To be done
Retype the lines from the rows below, beginning at the line that contains "genus: Tridax" and ending after the line that contains "genus: Juncus".
— begin Input records —
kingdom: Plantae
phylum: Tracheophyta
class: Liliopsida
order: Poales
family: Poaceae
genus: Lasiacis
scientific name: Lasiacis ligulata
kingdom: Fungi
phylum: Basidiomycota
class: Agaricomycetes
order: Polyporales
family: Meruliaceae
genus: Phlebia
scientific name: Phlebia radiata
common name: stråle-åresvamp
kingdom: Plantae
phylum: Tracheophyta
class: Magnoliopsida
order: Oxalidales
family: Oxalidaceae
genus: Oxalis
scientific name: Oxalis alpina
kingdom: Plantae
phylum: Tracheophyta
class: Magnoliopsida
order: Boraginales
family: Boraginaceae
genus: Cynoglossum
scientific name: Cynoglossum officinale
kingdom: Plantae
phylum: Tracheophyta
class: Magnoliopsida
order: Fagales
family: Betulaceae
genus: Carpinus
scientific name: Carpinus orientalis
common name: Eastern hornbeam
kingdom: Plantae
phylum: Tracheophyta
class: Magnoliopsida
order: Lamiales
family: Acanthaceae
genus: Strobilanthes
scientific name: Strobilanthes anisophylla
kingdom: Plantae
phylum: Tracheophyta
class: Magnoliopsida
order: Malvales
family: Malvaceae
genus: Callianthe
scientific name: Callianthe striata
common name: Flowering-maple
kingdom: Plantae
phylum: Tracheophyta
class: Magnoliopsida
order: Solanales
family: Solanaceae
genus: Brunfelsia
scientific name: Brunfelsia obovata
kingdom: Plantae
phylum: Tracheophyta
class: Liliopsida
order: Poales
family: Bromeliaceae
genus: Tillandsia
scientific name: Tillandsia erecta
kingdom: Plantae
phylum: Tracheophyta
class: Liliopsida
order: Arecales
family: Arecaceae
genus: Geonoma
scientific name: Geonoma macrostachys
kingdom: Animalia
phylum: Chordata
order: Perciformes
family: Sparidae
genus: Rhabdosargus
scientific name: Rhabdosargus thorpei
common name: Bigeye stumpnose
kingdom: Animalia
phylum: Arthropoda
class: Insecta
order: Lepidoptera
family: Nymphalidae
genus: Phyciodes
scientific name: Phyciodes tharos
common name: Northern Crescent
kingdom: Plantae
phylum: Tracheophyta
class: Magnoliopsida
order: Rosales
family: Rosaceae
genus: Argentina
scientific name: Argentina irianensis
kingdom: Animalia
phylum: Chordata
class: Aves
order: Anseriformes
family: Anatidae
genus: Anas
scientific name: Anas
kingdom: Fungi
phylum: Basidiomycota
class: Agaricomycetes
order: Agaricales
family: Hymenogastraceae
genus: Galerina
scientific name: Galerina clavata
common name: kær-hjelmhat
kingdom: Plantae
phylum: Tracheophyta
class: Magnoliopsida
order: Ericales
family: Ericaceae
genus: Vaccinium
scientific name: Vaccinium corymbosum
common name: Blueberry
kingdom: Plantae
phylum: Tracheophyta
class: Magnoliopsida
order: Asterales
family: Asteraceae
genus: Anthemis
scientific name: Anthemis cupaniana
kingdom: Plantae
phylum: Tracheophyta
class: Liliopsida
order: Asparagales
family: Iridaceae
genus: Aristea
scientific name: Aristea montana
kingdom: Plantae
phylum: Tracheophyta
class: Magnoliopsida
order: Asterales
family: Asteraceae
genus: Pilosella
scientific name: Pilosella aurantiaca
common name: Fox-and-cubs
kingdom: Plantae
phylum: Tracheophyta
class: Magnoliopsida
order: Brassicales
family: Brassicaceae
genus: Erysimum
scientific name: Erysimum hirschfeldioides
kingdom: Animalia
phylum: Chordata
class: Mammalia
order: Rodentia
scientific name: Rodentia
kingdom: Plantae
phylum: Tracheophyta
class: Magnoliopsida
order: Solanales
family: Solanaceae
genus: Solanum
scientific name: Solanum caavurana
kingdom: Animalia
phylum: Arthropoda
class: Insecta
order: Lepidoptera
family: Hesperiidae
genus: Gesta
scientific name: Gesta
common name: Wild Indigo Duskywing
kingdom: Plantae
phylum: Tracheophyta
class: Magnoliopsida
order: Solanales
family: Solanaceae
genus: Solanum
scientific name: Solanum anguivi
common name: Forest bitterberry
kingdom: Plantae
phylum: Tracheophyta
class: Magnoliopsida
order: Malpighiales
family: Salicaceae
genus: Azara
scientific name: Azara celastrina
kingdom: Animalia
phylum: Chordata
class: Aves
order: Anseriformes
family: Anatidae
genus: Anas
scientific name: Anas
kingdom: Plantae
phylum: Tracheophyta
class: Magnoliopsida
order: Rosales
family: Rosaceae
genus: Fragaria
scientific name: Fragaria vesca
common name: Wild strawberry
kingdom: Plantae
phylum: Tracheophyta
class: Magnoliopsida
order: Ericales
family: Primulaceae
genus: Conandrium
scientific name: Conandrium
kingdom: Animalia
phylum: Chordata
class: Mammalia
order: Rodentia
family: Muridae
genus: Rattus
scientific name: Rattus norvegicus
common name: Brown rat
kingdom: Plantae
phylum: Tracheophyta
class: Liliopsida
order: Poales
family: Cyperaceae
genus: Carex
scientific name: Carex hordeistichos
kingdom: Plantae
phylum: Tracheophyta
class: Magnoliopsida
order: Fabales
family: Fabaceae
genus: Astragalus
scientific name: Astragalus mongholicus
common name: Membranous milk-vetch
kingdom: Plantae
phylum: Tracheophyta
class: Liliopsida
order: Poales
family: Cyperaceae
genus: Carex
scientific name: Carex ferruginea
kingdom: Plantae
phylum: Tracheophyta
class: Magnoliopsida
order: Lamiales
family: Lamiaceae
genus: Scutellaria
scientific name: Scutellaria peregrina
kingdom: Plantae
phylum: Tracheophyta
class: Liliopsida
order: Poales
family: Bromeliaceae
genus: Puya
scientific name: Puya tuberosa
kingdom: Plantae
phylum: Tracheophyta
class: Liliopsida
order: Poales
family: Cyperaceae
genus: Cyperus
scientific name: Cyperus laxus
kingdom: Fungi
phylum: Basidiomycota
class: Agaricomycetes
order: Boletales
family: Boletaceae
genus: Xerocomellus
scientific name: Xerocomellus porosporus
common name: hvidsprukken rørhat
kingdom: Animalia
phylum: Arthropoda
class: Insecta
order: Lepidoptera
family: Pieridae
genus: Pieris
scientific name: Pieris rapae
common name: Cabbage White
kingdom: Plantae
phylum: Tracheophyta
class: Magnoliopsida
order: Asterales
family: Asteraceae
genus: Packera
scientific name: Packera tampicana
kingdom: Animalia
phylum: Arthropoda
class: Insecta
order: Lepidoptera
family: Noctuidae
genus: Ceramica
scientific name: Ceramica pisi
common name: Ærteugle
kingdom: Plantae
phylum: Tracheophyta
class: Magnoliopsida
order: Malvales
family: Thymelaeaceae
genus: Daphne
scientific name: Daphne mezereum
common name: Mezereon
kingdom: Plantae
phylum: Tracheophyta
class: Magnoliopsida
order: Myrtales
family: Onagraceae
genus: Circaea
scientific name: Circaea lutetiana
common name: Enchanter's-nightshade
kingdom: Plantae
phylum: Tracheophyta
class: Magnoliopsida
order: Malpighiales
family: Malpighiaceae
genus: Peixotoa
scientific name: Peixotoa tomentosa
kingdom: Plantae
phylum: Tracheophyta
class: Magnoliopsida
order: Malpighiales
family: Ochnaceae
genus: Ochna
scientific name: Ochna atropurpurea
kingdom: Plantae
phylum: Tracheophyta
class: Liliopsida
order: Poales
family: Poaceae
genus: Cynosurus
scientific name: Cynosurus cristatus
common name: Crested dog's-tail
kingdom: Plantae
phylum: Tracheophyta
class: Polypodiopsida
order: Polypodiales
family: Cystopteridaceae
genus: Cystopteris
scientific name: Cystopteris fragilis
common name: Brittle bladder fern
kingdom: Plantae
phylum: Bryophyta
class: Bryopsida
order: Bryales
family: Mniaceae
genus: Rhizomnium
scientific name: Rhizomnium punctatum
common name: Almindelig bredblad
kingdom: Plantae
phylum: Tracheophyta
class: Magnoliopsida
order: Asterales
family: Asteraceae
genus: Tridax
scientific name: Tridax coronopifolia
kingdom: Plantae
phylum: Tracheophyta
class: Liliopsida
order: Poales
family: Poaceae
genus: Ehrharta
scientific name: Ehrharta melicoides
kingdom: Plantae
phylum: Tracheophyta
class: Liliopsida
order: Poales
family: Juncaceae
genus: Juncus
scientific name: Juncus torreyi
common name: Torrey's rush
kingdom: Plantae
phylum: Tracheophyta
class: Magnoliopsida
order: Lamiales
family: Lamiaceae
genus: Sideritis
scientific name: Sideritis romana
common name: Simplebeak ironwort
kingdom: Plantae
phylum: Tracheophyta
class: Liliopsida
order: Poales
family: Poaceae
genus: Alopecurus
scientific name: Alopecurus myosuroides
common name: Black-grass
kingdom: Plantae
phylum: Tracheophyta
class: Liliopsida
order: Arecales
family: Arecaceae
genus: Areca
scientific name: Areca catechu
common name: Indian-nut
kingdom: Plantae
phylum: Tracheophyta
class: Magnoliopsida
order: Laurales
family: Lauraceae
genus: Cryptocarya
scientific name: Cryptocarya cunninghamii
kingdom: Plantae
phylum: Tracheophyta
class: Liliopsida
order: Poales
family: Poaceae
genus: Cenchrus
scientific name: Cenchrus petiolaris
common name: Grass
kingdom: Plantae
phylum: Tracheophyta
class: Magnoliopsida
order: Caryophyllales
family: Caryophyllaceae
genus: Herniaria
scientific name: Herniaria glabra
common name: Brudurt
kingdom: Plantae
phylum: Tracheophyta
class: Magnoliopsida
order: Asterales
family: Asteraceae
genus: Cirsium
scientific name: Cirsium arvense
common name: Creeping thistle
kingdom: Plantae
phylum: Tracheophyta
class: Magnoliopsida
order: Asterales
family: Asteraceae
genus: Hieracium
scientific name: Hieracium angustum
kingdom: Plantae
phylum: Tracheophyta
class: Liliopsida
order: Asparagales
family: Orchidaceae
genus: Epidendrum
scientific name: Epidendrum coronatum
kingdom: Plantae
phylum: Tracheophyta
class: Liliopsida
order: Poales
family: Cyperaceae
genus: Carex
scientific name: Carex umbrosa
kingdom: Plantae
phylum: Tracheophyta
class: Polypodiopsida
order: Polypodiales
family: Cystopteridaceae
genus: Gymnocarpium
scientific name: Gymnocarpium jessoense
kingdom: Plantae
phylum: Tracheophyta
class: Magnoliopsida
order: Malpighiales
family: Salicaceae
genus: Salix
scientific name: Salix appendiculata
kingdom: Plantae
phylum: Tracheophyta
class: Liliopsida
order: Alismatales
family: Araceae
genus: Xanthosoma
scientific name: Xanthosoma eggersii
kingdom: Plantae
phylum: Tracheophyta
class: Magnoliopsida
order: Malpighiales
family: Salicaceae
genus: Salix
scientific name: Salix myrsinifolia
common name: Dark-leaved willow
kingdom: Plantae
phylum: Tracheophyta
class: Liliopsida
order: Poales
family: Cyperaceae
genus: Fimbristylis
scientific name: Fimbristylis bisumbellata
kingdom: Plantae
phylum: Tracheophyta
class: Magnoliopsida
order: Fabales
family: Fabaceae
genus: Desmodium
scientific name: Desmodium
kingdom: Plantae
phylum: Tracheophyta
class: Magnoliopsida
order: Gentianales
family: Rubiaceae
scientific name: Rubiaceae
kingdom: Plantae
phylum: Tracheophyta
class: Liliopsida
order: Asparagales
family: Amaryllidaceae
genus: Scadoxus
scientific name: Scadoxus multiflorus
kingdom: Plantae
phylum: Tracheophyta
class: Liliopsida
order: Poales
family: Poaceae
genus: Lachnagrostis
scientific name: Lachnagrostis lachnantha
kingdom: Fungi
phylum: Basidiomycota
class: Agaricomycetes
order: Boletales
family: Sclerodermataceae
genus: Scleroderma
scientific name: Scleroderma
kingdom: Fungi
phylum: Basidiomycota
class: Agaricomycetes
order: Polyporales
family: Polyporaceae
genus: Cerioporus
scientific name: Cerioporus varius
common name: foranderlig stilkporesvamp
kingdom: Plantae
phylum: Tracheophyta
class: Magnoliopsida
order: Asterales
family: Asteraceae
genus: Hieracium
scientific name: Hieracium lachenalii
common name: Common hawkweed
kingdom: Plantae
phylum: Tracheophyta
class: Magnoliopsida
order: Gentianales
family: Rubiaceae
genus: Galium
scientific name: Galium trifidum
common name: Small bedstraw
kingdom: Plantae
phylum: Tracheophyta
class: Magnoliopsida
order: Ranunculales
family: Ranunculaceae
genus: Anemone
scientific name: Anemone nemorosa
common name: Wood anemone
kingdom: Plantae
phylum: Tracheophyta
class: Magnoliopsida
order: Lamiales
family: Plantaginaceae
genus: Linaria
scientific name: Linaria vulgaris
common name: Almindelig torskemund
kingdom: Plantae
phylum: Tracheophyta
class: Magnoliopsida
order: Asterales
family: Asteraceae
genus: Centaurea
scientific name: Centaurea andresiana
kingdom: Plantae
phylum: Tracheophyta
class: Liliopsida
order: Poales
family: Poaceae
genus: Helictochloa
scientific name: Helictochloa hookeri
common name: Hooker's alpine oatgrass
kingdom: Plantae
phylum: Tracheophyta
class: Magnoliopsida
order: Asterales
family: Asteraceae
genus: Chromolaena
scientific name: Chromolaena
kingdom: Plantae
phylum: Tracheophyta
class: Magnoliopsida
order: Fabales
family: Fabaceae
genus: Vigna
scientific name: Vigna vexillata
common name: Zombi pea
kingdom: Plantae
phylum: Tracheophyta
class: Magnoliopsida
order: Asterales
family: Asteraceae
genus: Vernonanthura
— end Input records —
Output of the exercise
genus: Tridax
scientific name: Tridax coronopifolia
kingdom: Plantae
phylum: Tracheophyta
class: Liliopsida
order: Poales
family: Poaceae
genus: Ehrharta
scientific name: Ehrharta melicoides
kingdom: Plantae
phylum: Tracheophyta
class: Liliopsida
order: Poales
family: Juncaceae
genus: Juncus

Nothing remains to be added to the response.